▸ Problem to work on: When you transcribe the listing that follows, keep every line exact and skip any picture.

▸ Information supplied:
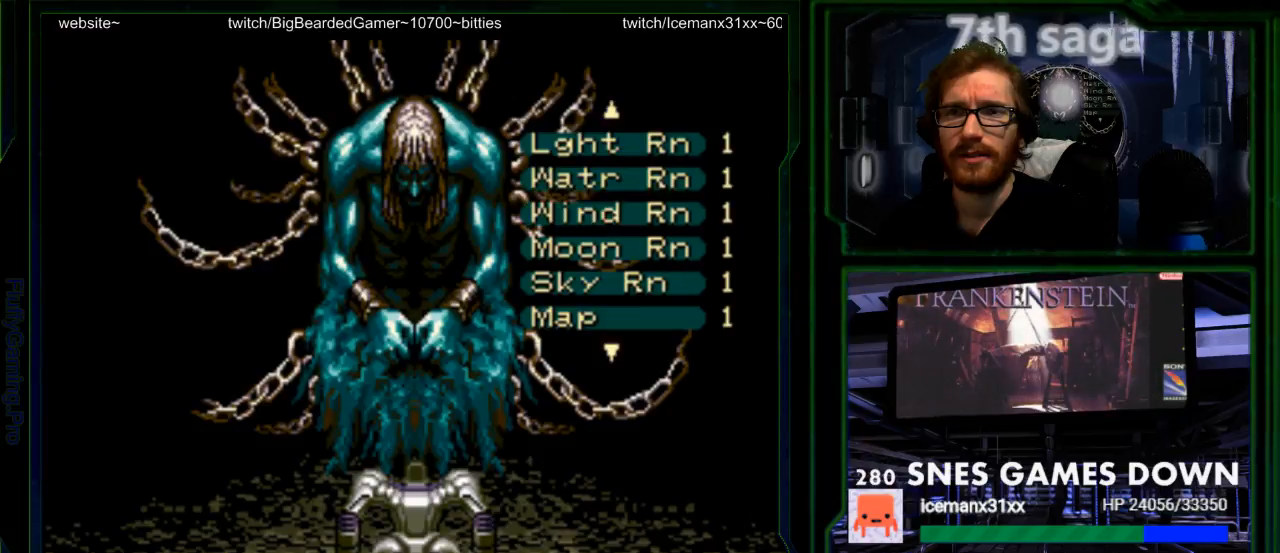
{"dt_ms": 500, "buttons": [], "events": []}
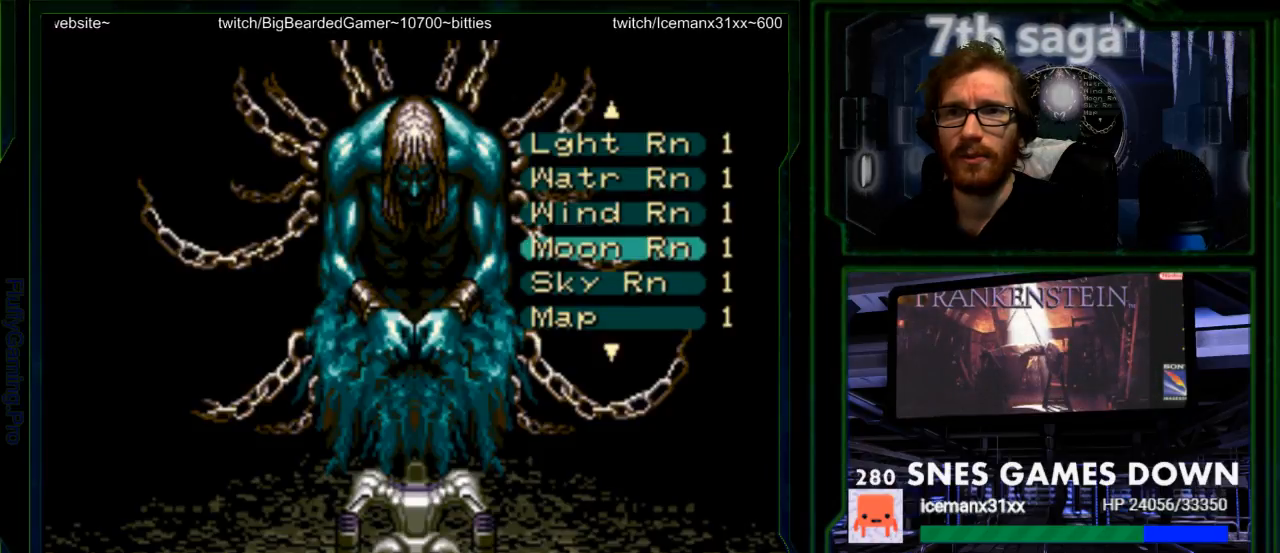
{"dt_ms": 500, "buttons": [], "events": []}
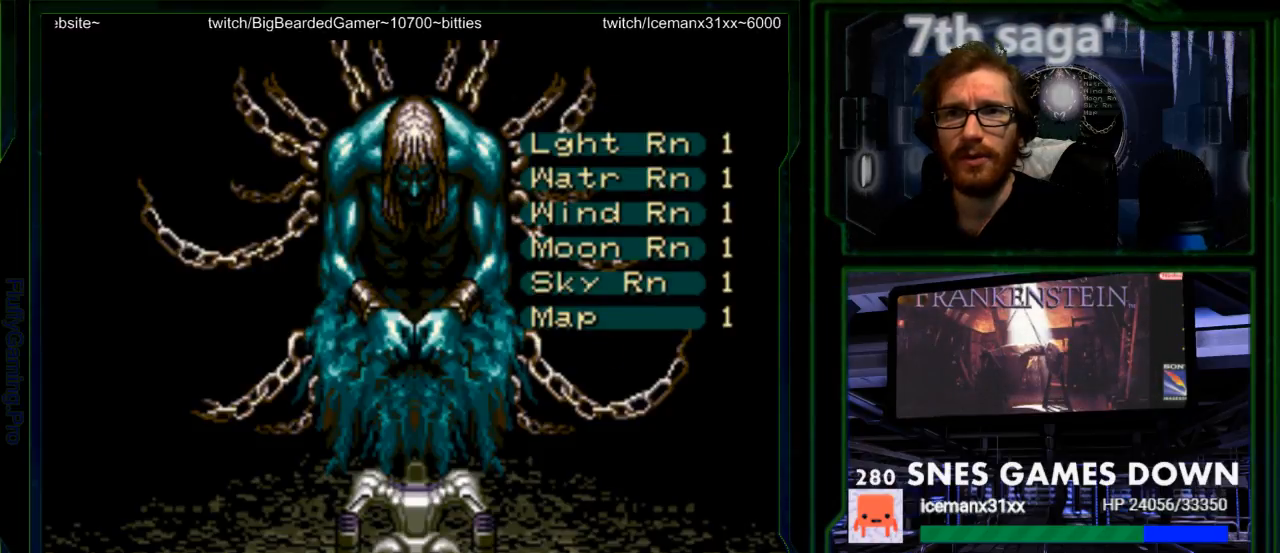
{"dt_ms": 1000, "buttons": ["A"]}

▸ Your solution:
{"dt_ms": 500, "buttons": [], "events": []}
{"dt_ms": 500, "buttons": [], "events": []}
{"dt_ms": 1000, "buttons": ["A"]}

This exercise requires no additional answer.